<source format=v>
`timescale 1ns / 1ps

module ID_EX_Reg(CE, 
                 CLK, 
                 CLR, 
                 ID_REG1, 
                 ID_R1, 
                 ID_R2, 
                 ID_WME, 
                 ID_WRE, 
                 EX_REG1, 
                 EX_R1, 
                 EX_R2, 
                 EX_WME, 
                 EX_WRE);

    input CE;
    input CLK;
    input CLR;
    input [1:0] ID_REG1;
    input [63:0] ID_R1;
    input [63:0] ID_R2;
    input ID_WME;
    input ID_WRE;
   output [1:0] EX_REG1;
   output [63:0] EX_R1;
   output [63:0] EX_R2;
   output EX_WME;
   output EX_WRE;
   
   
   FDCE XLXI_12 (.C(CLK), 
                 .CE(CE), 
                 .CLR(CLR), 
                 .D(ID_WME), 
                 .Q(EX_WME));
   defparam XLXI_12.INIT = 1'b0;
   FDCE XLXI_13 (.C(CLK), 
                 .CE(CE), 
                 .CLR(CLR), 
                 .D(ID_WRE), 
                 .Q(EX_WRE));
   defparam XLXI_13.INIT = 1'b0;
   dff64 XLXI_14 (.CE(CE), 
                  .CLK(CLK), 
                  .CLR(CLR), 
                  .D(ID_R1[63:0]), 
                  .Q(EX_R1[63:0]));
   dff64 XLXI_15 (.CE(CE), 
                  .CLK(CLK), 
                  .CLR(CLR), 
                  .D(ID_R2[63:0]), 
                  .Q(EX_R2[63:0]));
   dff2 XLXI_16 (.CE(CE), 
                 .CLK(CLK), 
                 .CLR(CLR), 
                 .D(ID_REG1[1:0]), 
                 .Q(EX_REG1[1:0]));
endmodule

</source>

---*---

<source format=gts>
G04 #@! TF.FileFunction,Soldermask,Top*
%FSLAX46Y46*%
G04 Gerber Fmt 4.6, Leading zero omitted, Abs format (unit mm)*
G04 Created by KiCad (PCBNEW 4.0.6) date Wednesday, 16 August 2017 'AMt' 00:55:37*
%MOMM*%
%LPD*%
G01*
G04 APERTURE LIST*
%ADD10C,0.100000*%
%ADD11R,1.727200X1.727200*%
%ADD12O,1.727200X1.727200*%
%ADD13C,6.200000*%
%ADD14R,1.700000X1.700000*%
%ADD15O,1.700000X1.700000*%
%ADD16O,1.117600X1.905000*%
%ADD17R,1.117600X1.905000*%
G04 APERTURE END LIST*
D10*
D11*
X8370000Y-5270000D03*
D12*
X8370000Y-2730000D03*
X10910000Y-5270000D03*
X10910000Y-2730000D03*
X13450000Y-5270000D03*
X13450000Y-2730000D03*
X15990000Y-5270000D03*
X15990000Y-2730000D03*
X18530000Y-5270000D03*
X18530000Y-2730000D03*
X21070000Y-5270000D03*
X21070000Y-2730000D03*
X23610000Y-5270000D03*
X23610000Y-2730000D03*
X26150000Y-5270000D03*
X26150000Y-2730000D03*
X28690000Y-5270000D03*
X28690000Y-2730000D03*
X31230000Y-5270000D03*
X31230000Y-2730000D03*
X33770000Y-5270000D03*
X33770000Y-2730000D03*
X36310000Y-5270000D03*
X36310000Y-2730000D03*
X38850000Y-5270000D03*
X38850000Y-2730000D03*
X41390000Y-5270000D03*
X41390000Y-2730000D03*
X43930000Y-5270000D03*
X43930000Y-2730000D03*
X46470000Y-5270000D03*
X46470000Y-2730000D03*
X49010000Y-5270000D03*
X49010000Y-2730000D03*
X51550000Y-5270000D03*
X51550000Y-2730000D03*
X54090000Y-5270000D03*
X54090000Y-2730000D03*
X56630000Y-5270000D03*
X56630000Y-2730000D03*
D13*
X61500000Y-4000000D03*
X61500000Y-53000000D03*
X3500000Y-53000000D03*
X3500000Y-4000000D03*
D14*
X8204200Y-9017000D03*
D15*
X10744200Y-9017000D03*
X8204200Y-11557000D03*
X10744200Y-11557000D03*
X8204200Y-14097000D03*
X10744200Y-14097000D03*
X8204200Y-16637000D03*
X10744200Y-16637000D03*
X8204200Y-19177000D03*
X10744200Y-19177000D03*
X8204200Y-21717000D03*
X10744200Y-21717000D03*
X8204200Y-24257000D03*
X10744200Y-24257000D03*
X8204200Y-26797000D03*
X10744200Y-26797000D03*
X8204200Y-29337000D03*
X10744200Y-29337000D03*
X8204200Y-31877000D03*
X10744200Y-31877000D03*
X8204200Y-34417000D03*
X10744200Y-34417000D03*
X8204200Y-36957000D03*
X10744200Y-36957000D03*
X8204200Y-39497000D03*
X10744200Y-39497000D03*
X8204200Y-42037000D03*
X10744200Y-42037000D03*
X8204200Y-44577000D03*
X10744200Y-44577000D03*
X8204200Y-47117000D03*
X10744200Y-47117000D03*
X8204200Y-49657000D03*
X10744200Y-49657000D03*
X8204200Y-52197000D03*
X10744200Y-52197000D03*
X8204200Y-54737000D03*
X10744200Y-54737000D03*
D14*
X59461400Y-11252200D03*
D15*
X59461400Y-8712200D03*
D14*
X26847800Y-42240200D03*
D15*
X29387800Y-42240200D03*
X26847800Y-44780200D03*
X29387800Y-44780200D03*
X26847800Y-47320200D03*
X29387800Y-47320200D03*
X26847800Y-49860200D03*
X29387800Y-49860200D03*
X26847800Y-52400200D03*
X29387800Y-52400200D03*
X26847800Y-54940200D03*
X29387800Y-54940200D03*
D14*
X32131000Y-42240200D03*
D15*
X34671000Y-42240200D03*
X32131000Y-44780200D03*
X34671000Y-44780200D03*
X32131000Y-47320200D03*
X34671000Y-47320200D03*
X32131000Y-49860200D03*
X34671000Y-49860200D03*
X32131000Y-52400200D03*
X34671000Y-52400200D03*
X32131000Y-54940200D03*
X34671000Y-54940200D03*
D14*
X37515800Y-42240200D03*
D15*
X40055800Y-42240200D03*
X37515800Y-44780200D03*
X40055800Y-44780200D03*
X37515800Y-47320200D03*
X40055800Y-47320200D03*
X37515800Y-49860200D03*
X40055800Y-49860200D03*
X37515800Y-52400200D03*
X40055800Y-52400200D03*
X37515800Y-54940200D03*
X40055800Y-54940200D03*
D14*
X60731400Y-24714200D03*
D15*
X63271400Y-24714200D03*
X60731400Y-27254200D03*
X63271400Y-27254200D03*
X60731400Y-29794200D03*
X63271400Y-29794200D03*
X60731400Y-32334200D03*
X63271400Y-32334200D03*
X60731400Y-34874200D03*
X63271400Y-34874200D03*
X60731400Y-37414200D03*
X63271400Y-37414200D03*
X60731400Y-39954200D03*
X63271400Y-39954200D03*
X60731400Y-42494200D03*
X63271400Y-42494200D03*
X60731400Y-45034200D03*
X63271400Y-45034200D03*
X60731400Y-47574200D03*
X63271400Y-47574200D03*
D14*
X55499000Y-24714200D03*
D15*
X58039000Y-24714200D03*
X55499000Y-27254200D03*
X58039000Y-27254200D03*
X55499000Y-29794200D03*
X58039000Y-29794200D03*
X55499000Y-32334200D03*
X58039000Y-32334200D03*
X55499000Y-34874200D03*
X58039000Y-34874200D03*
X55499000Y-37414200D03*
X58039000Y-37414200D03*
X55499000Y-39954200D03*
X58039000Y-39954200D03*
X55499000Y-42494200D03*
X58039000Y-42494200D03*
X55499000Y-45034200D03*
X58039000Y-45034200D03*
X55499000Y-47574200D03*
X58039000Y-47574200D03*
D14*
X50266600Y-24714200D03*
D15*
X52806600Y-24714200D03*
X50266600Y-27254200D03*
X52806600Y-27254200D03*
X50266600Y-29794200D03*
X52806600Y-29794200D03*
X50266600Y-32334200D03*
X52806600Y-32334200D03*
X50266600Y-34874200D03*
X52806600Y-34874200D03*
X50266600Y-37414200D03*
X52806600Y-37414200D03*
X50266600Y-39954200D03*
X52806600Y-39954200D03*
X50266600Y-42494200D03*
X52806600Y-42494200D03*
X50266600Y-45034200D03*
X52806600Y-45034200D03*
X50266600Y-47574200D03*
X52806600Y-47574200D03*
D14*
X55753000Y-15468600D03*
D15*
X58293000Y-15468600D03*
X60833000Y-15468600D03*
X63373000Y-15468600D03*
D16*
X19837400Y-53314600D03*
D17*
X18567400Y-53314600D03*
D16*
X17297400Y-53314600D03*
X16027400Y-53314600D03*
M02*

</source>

---*---

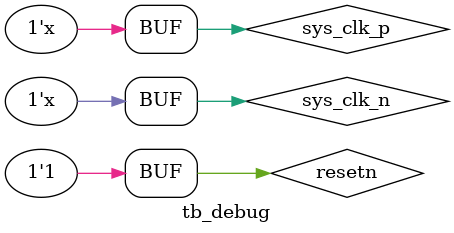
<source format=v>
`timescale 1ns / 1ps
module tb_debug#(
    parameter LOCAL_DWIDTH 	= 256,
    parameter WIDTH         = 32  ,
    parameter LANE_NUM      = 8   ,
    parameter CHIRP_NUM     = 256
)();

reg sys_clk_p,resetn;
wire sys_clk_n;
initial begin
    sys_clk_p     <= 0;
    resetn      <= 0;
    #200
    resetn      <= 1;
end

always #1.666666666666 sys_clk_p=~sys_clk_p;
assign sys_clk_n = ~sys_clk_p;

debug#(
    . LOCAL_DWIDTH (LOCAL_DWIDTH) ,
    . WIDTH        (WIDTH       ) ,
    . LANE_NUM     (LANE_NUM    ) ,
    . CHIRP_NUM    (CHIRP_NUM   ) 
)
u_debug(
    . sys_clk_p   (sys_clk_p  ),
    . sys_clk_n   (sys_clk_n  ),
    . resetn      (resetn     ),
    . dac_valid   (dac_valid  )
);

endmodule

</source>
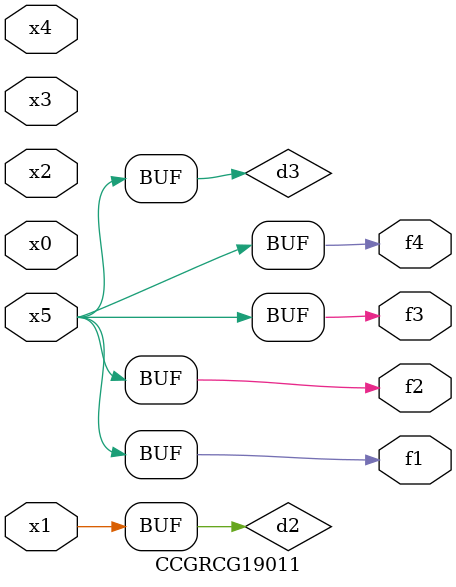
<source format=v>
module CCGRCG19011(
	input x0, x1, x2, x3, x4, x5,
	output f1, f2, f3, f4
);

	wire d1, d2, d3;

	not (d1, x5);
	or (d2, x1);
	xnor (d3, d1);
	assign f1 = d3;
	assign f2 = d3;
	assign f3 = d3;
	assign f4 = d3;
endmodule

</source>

---*---

| WHAT NEEDS TO BE DONE |
From the line holding "X63271400Y-42494200D03*" to the line holding "X50266600Y-45034200D03*", inclusive, restate each line above exactly as written.

| SOLVED EXERCISE |
X63271400Y-42494200D03*
X60731400Y-45034200D03*
X63271400Y-45034200D03*
X60731400Y-47574200D03*
X63271400Y-47574200D03*
D14*
X55499000Y-24714200D03*
D15*
X58039000Y-24714200D03*
X55499000Y-27254200D03*
X58039000Y-27254200D03*
X55499000Y-29794200D03*
X58039000Y-29794200D03*
X55499000Y-32334200D03*
X58039000Y-32334200D03*
X55499000Y-34874200D03*
X58039000Y-34874200D03*
X55499000Y-37414200D03*
X58039000Y-37414200D03*
X55499000Y-39954200D03*
X58039000Y-39954200D03*
X55499000Y-42494200D03*
X58039000Y-42494200D03*
X55499000Y-45034200D03*
X58039000Y-45034200D03*
X55499000Y-47574200D03*
X58039000Y-47574200D03*
D14*
X50266600Y-24714200D03*
D15*
X52806600Y-24714200D03*
X50266600Y-27254200D03*
X52806600Y-27254200D03*
X50266600Y-29794200D03*
X52806600Y-29794200D03*
X50266600Y-32334200D03*
X52806600Y-32334200D03*
X50266600Y-34874200D03*
X52806600Y-34874200D03*
X50266600Y-37414200D03*
X52806600Y-37414200D03*
X50266600Y-39954200D03*
X52806600Y-39954200D03*
X50266600Y-42494200D03*
X52806600Y-42494200D03*
X50266600Y-45034200D03*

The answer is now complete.